Households supplied by Avro Energy, which has about 580,000 customers, and Green (not to be confused with separate supplier Green Energy), which has 255,000 customers, will be transferred to a new supplier, which is yet to be announced. In the meantime, your supply will continue as normal and energy regulator Ofgem says any credit balances will be protected.
Ofgem will now start the process of choosing new suppliers to take on both firms’ customers. Once it appoints a new supplier, you’ll be contacted about transferring your account over and told what happens next. Once your account is transferred, you can switch away, and though prices are at record highs right now due to soaring wholesale costs (the price energy providers pay for gas and electricity), it’s worth checking you’re on the best possible deal then – use our free Cheap Energy Club to see if you can save.
The news follows the failure of both PFP Energy and MoneyPlus Energy, which both ceased trading two weeks ago, and Utility Point and People’s Energy, which both went bust last week. In total, just shy of 1.5 million households have been affected by supplier failures this month, with more tipped to follow in what is an unprecedented time for the energy market.
See our latest weekly email for MoneySavingExpert.com founder, Martin Lewis’s energy crisis emergency help. Martin will also take you through step-by-step energy help in his new ITV The Martin Lewis Money Show series, which restarts tomorrow (23 September) at 8.30pm.
DON’T switch now – sit tight and wait to be contacted by the new supplier
If you’re an Avro Energy or Green customer:
- Don’t switch to another supplier until a new one has been appointed.

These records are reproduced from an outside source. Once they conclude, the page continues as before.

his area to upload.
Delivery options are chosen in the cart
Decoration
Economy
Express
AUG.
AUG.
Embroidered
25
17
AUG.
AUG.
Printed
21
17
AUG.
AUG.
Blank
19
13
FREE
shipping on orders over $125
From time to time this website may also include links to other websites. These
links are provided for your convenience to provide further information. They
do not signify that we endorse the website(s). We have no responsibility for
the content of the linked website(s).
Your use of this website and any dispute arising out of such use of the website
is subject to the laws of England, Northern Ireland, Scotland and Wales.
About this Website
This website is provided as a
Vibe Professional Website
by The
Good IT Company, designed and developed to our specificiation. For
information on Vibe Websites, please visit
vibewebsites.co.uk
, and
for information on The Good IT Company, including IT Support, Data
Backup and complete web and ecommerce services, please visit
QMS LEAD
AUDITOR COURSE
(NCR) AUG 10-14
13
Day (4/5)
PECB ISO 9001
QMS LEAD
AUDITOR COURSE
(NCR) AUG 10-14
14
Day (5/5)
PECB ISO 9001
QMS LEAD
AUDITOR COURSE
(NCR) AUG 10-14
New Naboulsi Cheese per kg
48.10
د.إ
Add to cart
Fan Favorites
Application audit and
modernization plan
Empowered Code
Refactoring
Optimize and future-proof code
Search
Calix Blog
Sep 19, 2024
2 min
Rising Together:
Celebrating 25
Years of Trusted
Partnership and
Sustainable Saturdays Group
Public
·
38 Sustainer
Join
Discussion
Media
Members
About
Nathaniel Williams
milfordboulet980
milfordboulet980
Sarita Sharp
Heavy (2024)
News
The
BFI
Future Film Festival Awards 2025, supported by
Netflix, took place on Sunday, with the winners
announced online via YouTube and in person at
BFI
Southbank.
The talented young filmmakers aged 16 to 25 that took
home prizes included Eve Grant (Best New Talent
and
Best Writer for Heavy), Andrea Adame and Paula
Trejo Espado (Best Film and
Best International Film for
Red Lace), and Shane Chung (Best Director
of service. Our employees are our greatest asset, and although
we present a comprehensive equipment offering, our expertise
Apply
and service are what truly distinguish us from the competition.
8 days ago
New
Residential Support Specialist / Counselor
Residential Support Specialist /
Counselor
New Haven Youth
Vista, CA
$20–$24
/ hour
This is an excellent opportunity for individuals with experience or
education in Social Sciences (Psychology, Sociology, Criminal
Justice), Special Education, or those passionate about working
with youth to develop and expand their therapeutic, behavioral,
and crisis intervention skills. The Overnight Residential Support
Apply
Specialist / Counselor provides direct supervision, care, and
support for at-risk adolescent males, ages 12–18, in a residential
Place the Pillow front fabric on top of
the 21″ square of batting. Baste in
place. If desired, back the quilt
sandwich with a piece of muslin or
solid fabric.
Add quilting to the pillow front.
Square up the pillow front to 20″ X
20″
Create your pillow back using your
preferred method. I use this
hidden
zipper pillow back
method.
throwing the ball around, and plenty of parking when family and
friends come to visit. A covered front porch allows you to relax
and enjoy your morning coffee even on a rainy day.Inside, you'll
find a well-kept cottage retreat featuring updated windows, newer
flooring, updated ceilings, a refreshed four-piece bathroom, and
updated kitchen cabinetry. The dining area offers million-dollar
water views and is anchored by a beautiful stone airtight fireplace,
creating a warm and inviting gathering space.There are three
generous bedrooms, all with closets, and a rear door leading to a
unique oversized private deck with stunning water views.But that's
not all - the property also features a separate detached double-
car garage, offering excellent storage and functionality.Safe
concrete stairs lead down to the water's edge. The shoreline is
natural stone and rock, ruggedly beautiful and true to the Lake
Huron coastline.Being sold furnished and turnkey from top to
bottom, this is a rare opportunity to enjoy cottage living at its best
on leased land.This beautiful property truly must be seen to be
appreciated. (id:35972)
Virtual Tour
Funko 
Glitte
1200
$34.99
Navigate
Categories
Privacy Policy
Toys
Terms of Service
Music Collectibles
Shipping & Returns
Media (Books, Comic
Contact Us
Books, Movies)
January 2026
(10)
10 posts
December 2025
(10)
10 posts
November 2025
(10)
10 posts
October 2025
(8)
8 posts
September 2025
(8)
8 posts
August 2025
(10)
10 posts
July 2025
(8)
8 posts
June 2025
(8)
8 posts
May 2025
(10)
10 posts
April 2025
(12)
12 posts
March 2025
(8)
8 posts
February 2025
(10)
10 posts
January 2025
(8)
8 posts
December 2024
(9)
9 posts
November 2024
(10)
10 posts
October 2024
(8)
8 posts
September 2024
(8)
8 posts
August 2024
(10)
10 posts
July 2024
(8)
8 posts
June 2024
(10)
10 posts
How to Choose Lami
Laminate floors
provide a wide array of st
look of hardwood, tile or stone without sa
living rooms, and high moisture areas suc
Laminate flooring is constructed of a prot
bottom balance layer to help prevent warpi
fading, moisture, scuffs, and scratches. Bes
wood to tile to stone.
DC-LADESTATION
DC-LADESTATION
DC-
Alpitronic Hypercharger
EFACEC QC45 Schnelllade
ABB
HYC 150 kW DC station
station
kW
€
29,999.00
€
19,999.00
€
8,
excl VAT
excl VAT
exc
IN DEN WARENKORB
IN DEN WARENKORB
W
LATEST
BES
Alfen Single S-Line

Ofgem says you should wait until you’ve been contacted by the new supplier in the coming weeks as you could have issues with your switch otherwise, as Avro Energy and Green will be transferring customers on mass.
- Do take a meter reading. It’ll be useful to have it ready for when your new supplier contacts you. You should do this whether you’re a credit meter or prepayment customer.
- When a new supplier’s appointed, you’ll likely be moved to a new deal – which may cost more. Ofgem says it’s likely your current deal will end and you’ll be moved to a special ‘deemed’ contract (a tariff you won’t have chosen). These tend to be pricey, so it’s possible your bills will go up.
- Once you’ve been moved across, check if you can save by switching. You can ask the new supplier to put you on a cheaper tariff, but you can also move away to another provider without being charged any exit fees, so it’s best to do a whole-of-market comparison – which you can do on Cheap Energy Club – to ensure you find the best deal for you.
Energy credit is protected even if you left the company recently – so you won’t lose any money you’re owed
You may be owed money by Avro Energy or Green if your account had built up credit. In this scenario, the supplier Ofgem appoints will pay you back any money you’re owed – this applies even if you’d already started to switch away. Here, the Ofgem appointed supplier should get in touch to arrange a refund – even for those who won’t have been switched to it – but this can take a while, so there’s no harm in getting in contact sooner.
If you owe money, you will likely still have to pay it. Payments will either go to Avro Energy or Green, the administrator or to the new supplier. The new supplier will let you know how this works once it’s taken over.
If you are in the process of switching, your switch will still go through
If you’ve already started to switch away from either Avro Energy or Green, you will continue to be moved to the new supplier you have chosen. You should not need to do anything. Your direct debit to your current supplier should be cancelled automatically, but check anyway, and if not, cancel it manually after your switch completes. Any outstanding credit will be paid to you by the supplier Ofgem appoints – see above for more.
If you’re in the process of switching to Avro Energy or Green, the switch should go through as planned, although you will then be automatically switched to the new supplier Ofgem appoints.
You don’t need to cancel your direct debit, but it’s fine if you already have
There’s no immediate need to cancel your direct debit. Ofgem says your new supplier will contact you soon to explain how it will take on your account, including any direct debit arrangements.
Ofgem says you can cancel your direct debit before the new supplier contacts you if you want to though. If you’ve already cancelled it, there’s no need to reinstate it, and your new supplier will explain what to do once it gets in touch with you.
What does Ofgem say?
Ofgem director of retail Neil Lawrence said: “Ofgem’s number one priority is to protect customers. We know this is a worrying time for many people and news of a supplier going out of business can be unsettling. I want to reassure customers of Avro Energy and Green Supplier Limited that they do not need to worry. You can rely on your energy supply as normal. We will update you when we have chosen a new supplier, which will then get in touch about your tariff.”